Anja Barugh

Personal information
- Full name: Anja Niamh Barugh
- Born: 21 May 1999 (age 26) Morrinsville, New Zealand
- Height: 1.63 m (5 ft 4 in)

Sport
- Country: Ireland/New Zealand
- Sport: Freestyle skiing
- Event: Halfpipe
- Coached by: Rex Thomas

= Anja Barugh =

Irish-New Zealand freestyle skier (born 1999)

Anja Niamh Barugh (born 21 May 1999) is an Irish-New Zealand freestyle skier who specialises in halfpipe. She represented New Zealand at the 2022 Winter Olympics in Beijing, where she ranked 19th.

== Biography ==
Barugh was born in Morrinsville on 21 May 1999, the daughter of Kevin and Kerry-Lea Barugh.She moved from Pukehina to Wānaka in 2017 where she started skiing Halfpipe.

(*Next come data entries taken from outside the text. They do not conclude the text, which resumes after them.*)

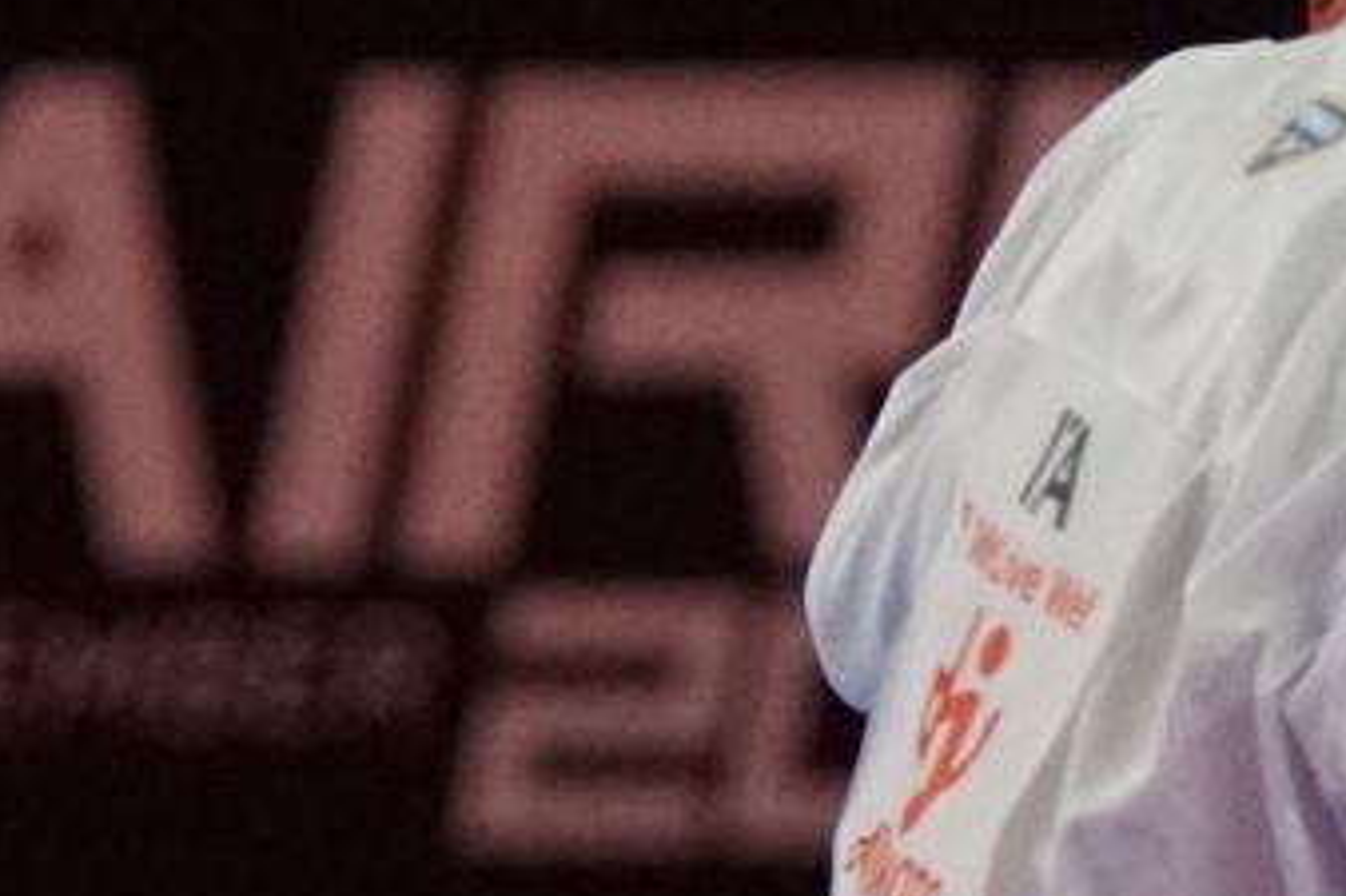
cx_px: 3313
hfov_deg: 1.9
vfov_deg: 1.3
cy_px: 159
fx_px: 40271
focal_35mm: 1078
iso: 3200
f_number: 3.2
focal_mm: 135
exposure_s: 1/2000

Barugh made her FIS Freestyle Ski World Cup debut in the 2018–2019 season, finishing with a World Cup ranking of 21st in halfpipe. In the following three seasons, she ranked 30th, 20th, and 27th, respectively. She competed in the freeski halfpipe at the 2021 World Championships, placing 15th.

Barugh is currently a full-time university student while competing internationally in freestyle skiing. In addition to her athletic career, she has worked with St John Ambulance and pursues photography, often documenting her training and travel experiences.